By failing to produce some evidence and severely delaying the production of other evidence, the Ferrara Defendants have deprived Plaintiffs of their ability to appropriately oppose summary judgment – as to all defendants – and prepare for trial. Indeed, “the existence or nonexistence of certain facts can shape a party’s entire approach to preparing for trial. It is largely a recognition of how much preparation a trial entails that leads courts to set discovery cutoff dates far in advance of trial.” Perez, 2017 WL 12591809 at *7. Here, the Ferrara Defendants’ document productions occurred, in large part, after filing for summary judgment and after the discovery cutoff. Their most recent production occurred on September 21, 2017, less than three months before trial, whereas the plaintiff in Perez was prejudiced by a production six months before trial. Id. Although Plaintiffs have been afforded the opportunity to supplement their oppositions to Defendants’ summary judgment motions, this takes time away from necessary trial preparation. Moreover, Plaintiffs cannot use the evidence destroyed by Defendants.

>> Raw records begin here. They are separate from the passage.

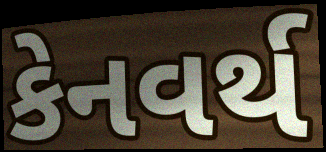
કેનવર્થ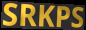
SRKPSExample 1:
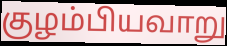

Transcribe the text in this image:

குழம்பியவாறு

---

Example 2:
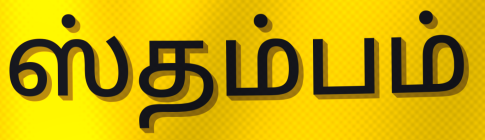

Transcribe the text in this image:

ஸ்தம்பம்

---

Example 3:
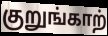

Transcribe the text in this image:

குறுங்காற்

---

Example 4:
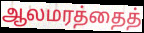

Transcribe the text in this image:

ஆலமரத்தைத்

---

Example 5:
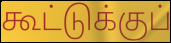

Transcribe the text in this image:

கூட்டுக்குப்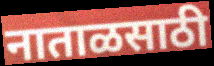
नाताळसाठी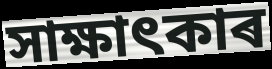
সাক্ষাৎকাৰ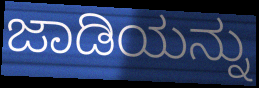
ಜಾಡಿಯನ್ನುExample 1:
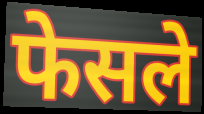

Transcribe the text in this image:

फेसले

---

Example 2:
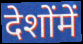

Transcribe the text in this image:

देशोंमें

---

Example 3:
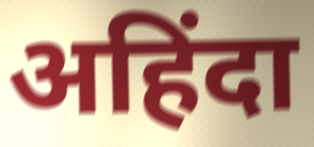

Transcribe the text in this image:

अहिंदा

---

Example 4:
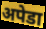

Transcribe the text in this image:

अपेडा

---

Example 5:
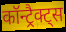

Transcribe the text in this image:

कॉन्ट्रैक्ट्स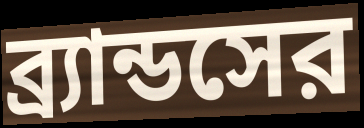
ব্র্যান্ডসেরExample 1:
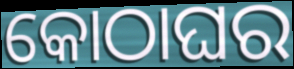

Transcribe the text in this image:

କୋଠାଘର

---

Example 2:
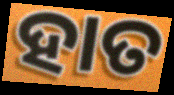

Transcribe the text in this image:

ହାତ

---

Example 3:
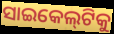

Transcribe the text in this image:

ସାଇକେଲ୍‌ଟିକୁ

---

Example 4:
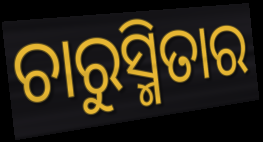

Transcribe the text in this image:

ଚାରୁସ୍ମିତାର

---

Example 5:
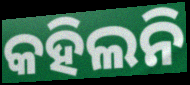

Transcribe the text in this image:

କହିଲନିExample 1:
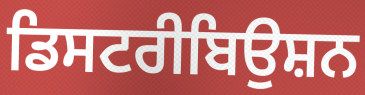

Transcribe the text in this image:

ਡਿਸਟਰੀਬਿਉਸ਼ਨ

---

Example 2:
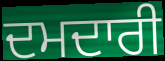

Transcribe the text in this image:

ਦਮਦਾਰੀ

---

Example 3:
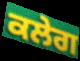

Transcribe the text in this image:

ਕਲੇਗ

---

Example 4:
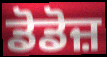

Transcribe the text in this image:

ਡੋਡੋਜ਼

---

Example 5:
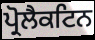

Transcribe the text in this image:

ਪ੍ਰੋਲੈਕਟਿਨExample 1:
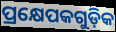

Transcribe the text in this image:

ପ୍ରକ୍ଷେପକଗୁଡ଼ିକ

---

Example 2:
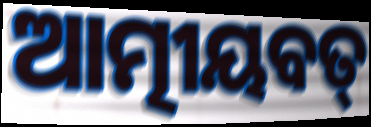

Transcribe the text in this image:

ଆତ୍ମୀୟବତ୍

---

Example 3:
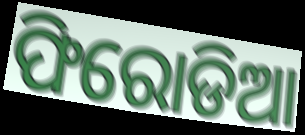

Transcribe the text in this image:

ଫିରୋଡିଆ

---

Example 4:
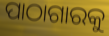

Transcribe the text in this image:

ପାଠାଗାରକୁ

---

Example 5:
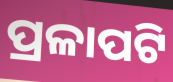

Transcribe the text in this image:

ପ୍ରଳାପଟିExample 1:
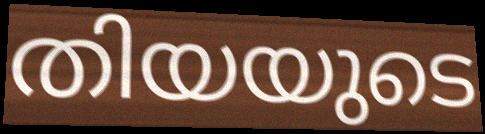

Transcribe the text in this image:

തിയയുടെ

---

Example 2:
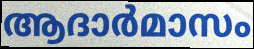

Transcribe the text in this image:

ആദാർമാസം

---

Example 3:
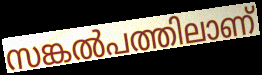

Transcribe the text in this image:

സങ്കൽപത്തിലാണ്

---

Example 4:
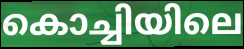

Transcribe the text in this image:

കൊച്ചിയിലെ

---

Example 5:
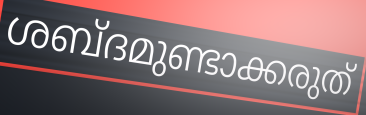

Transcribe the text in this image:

ശബ്ദമുണ്ടാക്കരുത്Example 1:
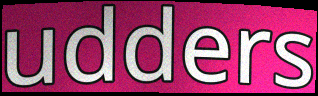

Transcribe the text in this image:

udders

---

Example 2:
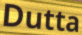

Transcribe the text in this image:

Dutta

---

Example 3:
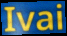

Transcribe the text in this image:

Ivai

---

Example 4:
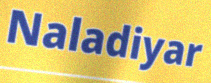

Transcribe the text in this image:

Naladiyar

The Ferrara Defendants’ pattern of obstructive conduct, including their failure to preserve evidence, denial of the existence of responsive information, and destruction of relevant evidence, has severely prejudiced Plaintiffs. This extreme conduct warrants an extreme remedy in the form of terminating sanctions, or in the alternative, denial of summary judgment and an adverse inference jury instruction.

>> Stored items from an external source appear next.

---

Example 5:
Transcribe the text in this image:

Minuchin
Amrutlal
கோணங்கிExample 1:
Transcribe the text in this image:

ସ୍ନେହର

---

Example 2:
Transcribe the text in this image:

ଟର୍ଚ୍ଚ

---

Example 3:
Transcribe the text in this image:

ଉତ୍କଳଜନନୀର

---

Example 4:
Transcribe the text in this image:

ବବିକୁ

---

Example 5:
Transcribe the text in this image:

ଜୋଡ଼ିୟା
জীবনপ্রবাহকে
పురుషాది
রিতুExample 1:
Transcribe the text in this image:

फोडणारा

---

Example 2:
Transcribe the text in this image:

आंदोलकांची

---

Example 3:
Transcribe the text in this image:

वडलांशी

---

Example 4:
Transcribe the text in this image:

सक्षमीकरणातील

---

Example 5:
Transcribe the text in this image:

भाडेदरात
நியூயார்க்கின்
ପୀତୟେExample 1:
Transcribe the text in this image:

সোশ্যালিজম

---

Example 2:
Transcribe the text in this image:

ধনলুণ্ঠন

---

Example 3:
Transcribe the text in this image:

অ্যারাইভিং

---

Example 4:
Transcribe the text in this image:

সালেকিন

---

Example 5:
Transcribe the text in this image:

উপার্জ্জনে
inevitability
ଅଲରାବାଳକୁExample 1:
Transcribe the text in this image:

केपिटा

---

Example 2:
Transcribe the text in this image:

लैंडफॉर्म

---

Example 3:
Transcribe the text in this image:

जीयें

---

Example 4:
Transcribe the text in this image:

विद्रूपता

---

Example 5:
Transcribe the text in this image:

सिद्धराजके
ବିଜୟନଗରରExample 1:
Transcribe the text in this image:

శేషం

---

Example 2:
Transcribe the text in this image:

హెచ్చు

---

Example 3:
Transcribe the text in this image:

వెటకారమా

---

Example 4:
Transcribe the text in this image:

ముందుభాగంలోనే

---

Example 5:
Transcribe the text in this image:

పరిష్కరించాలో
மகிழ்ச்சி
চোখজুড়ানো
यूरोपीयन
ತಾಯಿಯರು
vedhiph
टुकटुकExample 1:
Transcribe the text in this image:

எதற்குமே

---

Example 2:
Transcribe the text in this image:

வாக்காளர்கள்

Image of Alison K. Hurley is ©2017 MichaelKohlhaas.Org and is a transformative reskabiblification of this item here.
- With a straight face.
- Modern in this context meaning something like the last 15 years.

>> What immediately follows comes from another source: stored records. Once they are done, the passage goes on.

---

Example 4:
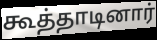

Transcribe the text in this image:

கூத்தாடினார்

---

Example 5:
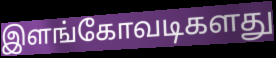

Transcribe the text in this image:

இளங்கோவடிகளது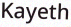
Kayeth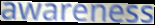
awarenessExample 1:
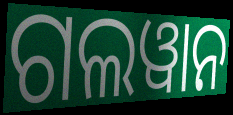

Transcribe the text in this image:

ଗଲୱାନ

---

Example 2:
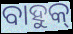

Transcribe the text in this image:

ବାହୁକ୍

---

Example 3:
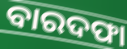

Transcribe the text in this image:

ବାରଦଫା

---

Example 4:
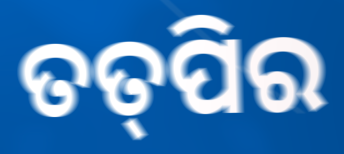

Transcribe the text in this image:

ତତ୍‌ପିର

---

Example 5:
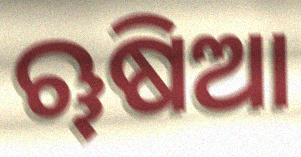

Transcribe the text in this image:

ୠଷିଆ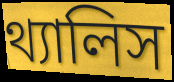
থ্যালিস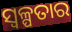
ସ୍ଵଳ୍ପତାର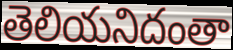
తెలియనిదంతా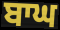
ਬਾਘ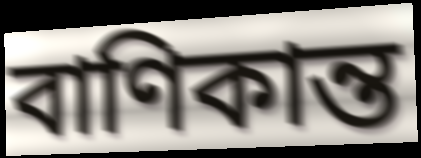
বাণিকান্ত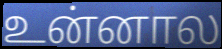
உன்னால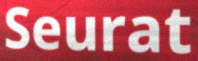
Seurat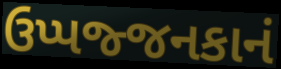
ઉપ્પજ્જનકાનંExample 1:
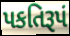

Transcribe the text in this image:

પકતિરૂપં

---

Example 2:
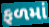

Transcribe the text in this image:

ફળમાં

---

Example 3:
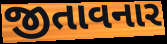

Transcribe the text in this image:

જીતાવનાર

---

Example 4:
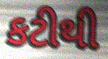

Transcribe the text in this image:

કટીથી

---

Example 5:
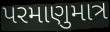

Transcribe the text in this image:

પરમાણુમાત્ર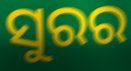
ସୁରରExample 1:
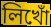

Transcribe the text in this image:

লিখোঁ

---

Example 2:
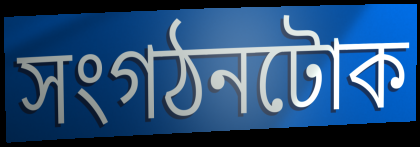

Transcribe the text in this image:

সংগঠনটোক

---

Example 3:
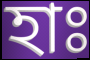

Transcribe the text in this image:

হাঃ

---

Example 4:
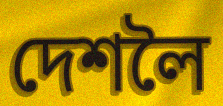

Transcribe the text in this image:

দেশলৈ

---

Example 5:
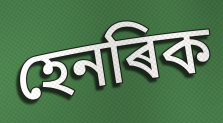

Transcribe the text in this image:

হেনৰিক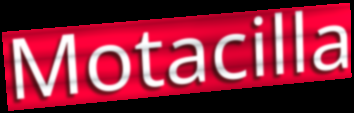
MotacillaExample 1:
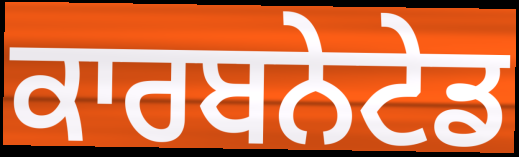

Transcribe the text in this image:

ਕਾਰਬਨੇਟੇਡ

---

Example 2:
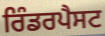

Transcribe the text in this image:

ਰਿੰਡਰਪੈਸਟ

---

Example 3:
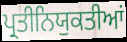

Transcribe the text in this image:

ਪ੍ਰਤੀਨਿਯੁਕਤੀਆਂ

- Hurley said she was amenable to this in the hearing. Recall that part of the relief requested by the plaintiffs to make up for the Ferraras’ destruction of evidence is that this motion be dismissed, as the defense shenanigans had made it impossible for them to respond effectively.
- The Ferrara Defendants note that “Charlie Ferrara was not asked whether or when he became aware of the news stories about Plaintiffs’ lawsuit at the time of his deposition.” (Ferrara Opp’n at fn. 14, p. 16.) Of course, Charlie Ferrara had not produced a single document prior to his July 7, 2017 deposition, and Plaintiffs did (and could not have) known at that time that he destroyed evidence such that his first knowledge of this lawsuit would become relevant.
- The Ferrara Defendants improperly redacted recent productions based on claims of privilege. (Ferrara Opp’n at 8:16-20.) These redactions are improper because: (1) neither Ferrara objected to Plaintiffs’ document requests on the basis of privilege; (2) counsel for the Ferrara Defendants twice represented to this Court that “we did not redact any privileged information”; and (3) the Ferraras’ privilege log fails to include details that would enable Plaintiffs to assess their claims of privilege, were they not already waived. (See Wolff Decl., Ex. 7.)